In this example, if an enemy is present, the program will jump to the @PRINTENEMY label, display the information, and then return to the PRINT line after the GOSUB. It uses GOSUB to perform several actions from a SINGLE IF statement, and makes the code more organized. A section of code executed by a GOSUB is called a subroutine; you can think of it like a custom command that you wrote yourself.

Another important way to use GOSUB is when you might need to reuse some code repeatedly:

'calculate player damage
DEF = PLAYERDEF
ATK = ENEMYATK
GOSUB @CALCDAMAGE
PLAYERHP = PLAYERHP - DMG
'calculate enemy damage
DEF = ENEMYDEF
ATK = PLAYERATK
GOSUB @CALCDAMAGE
ENEMYHP = ENEMYHP - DMG
...
'Takes ATK, DEF
'Returns DMG
@CALCDAMAGE
DMG= 3 * ATK - 2 * DEF
IF DMG < 0 THEN DMG== 0 'don't do negative damage!
PRINT "The attack did " DMG " damage!"
RETURN

This example is more complicated. It uses the same subroutine to calculate the damage done to both the player and the enemy, which saves us from copying and pasting the code twice. To make this possible, we have to decide on some variables that we will use like the arguments we pass to commands. So we could say that this subroutine's "arguments" are ATTACK and DEFENSE. We have to set those values before we call the subroutine so it can perform the proper calculation. After calculating the damage, we have to subtract it from either the player or enemy's health. To do this, we also have to set aside a variable that we can call a "return" value; it stores the results of the operation. It's important to double check you set the arguments before calling a subroutine and that you are using the correct return variable afterward, or your results might not make sense!

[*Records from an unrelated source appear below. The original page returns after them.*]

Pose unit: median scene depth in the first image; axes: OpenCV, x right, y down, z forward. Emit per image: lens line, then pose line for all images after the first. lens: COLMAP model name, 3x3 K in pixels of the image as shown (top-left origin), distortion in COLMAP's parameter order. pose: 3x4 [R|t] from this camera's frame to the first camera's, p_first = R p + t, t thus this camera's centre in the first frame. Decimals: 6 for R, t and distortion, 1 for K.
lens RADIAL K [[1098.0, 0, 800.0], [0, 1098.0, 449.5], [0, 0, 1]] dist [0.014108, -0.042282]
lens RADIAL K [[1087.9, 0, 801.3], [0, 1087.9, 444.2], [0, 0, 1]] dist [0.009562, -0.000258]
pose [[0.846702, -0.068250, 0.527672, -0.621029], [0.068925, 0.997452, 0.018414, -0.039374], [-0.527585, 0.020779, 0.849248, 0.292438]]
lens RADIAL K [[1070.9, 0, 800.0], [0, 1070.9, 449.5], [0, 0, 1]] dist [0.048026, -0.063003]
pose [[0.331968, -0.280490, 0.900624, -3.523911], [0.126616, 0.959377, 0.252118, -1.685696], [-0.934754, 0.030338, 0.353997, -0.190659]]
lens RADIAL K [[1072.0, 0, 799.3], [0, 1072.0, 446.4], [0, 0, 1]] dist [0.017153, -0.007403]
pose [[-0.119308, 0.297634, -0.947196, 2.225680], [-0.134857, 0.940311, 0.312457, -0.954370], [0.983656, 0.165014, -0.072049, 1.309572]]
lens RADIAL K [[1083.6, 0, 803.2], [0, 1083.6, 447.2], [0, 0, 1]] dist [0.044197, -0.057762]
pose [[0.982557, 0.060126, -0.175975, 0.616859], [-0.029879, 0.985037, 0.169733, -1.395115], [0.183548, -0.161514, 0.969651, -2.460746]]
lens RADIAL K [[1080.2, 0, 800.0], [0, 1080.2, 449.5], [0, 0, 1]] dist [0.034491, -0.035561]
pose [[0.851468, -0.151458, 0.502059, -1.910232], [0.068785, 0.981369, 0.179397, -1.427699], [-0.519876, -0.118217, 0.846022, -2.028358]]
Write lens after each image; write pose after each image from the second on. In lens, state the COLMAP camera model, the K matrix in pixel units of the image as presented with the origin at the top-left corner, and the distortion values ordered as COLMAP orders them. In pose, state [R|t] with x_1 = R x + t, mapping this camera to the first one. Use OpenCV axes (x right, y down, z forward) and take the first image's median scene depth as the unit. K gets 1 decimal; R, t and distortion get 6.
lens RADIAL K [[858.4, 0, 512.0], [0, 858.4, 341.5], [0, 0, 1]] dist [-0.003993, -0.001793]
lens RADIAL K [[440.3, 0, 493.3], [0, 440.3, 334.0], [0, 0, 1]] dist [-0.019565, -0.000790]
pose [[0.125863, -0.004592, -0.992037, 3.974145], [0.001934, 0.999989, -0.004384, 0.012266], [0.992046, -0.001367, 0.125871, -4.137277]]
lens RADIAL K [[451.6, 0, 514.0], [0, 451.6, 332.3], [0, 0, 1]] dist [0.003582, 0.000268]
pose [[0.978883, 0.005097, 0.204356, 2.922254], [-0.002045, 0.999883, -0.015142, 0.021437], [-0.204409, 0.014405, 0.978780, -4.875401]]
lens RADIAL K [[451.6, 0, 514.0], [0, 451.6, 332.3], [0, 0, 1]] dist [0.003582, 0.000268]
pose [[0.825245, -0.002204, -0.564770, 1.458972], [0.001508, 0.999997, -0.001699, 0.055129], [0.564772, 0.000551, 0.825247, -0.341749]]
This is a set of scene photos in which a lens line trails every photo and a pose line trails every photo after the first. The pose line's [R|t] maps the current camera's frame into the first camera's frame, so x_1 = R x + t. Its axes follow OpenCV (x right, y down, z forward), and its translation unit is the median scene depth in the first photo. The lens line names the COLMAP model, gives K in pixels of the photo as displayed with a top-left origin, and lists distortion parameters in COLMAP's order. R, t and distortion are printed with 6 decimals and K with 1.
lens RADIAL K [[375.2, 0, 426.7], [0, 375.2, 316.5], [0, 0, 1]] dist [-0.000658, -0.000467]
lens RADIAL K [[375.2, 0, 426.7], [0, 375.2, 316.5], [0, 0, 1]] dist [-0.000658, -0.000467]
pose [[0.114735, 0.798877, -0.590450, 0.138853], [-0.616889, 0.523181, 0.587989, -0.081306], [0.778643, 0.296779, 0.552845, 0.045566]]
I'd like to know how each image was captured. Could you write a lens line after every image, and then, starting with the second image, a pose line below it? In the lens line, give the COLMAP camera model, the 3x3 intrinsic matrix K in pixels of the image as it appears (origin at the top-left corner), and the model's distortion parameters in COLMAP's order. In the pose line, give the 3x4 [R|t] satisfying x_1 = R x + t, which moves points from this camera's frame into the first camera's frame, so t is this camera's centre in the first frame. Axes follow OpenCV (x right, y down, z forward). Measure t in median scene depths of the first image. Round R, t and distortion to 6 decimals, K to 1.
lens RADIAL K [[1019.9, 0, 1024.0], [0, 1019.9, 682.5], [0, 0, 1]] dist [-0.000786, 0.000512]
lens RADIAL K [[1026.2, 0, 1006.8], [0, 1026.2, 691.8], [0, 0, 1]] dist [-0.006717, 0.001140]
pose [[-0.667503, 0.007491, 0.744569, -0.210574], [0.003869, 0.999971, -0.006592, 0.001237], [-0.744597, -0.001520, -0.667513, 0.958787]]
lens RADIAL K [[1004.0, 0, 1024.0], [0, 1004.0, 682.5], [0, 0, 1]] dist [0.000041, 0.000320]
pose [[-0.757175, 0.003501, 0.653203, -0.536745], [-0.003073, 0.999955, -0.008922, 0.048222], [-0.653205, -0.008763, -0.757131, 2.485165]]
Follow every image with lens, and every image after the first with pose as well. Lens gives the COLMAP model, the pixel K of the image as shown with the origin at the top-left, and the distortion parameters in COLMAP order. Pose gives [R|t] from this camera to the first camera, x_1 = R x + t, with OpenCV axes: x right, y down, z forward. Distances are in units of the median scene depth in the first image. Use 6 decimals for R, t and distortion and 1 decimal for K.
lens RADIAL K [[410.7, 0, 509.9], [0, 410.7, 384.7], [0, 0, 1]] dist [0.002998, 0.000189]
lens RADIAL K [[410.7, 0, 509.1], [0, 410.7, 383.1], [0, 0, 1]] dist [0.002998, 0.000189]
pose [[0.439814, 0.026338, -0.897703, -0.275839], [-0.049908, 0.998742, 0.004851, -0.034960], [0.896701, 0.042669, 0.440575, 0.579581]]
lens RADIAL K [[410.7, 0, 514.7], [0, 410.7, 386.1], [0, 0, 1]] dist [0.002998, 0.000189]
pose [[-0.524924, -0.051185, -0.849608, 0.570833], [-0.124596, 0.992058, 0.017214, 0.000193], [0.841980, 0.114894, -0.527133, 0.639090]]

Using a subroutine instead of copying and pasting code has many advantages. If the subroutine is long or used often, your program will be shorter than it would without it. If you decide later that you need to use the subroutine in other places, its easy to just add another GOSUB. The above example isn't the most efficient because the subroutine is only 3 lines long, but this way you would only need a single copy of the damage formula and it's easy to edit. If you didn't use a subroutine, every time you changed the formula you'd have to carefully look through your code and make sure you changed every copy of it.

Subroutines help us write better code, and make it easier to do more complex and powerful things with the code we write.

In the next lesson, we will cover making FOR loops, and go over some more information about IF.

Tip: Explain what variables a subroutine takes and returns in a comment above the label for easy reference later
Tip: In most cases you might want to use short and unique variable names for your arguments and returns so it's less work to set up the arguments and use the results.

Recommended exercises[]

  • 99 Bottles of Beer - make a program that prints out all the lyrics to 99 Bottles of Beer. Try it with a FOR loop and then with GOTOs and IFs!
  • High-low game - write a program that picks a random number between 0 and 99 and then asks the user to guess it. If they get it wrong, the computer tells them whether the number is higher or lower than the number they guessed. You can make a random number like this: X=RND(100)
  • Reverse high-low - the player thinks of a number and the computer guesses

Notes[]

  • In some programming languages, Booleans are a completely separate type of value. Petit doesn't actually have another data type for Booleans, so they follow a common programming technique: using 1 to represent TRUE and 0 to represent FALSE (based on binary). When you write X = TRUE, it actually gives X the value of 1, and X = FALSE sets X to 0. You can use this feature for some programming shortcuts, as well as for writing bizarre but correct statements like IF (HEALTH == FALSE) THEN PRINT "You are dead!"
  • Note that using IF HEALTH < 1 THEN GOTO @DIE will kill the player if they have 0.9 health. It can be easier for a new programmer to think in integers, but Petit doesn't distinguish between integers and fractions. You can write IF HEALTH <= 0, or use rounding (which we'll go over in a later lesson)
  • What kind of sociopath would release a programming language that didn't allow multiline IF statements?